Yves Ubelmann è specializzato nella riproduzione virtuale del patrimonio a rischio. Prossimamente sarà ospite di una mostra dell’USI: «Vi spiego i danni fatti dalle guerre in Siria e Iraq»

LUGANO – Una mostra in Ticino per rivivere, grazie alla realtà virtuale, il patrimonio culturale danneggiato dalle guerre in Siria e Iraq. Damasco, Aleppo, Palmira e Mossul… città ridotte in macerie. Proprio a queste quattro località, l’Università della Svizzera italiana dedica la mostra “Città in frammenti”, aperta al pubblico il 24 e il 25 agosto al Palazzo dei Congressi di Lugano. Un evento realizzato a margine del Middle East Mediterranean Summer Summit e che vedrà come protagonista Yves Ubelmann, presidente e cofondatore di Iconem, ente che si occupa della ricostruzione virtuale del patrimonio a rischio.  

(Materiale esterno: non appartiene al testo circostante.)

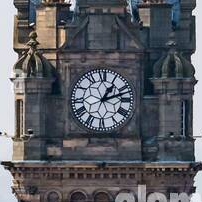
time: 1:11
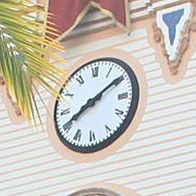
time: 8:09
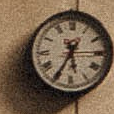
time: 5:35
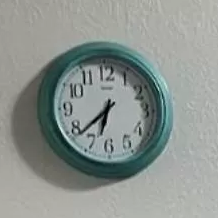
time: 6:38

Da dove nasce questa sua missione?
Otto anni fa lavoravo come architetto in Afghanistan. Ho visto distruggere siti di interesse culturale molto rapidamente. Abbiamo iniziato a mappare e fare copie digitali di questi luoghi grazie a droni e alla fotografia tridimensionale: dati utili alla trasmissione della memoria, ma anche alla ricostruzione. In seguito sono scoppiati i conflitti in Siria e in Iraq. Di fronte all’urgenza ci siamo mossi immediatamente, ma ad esempio a Palmira siamo arrivati tardi.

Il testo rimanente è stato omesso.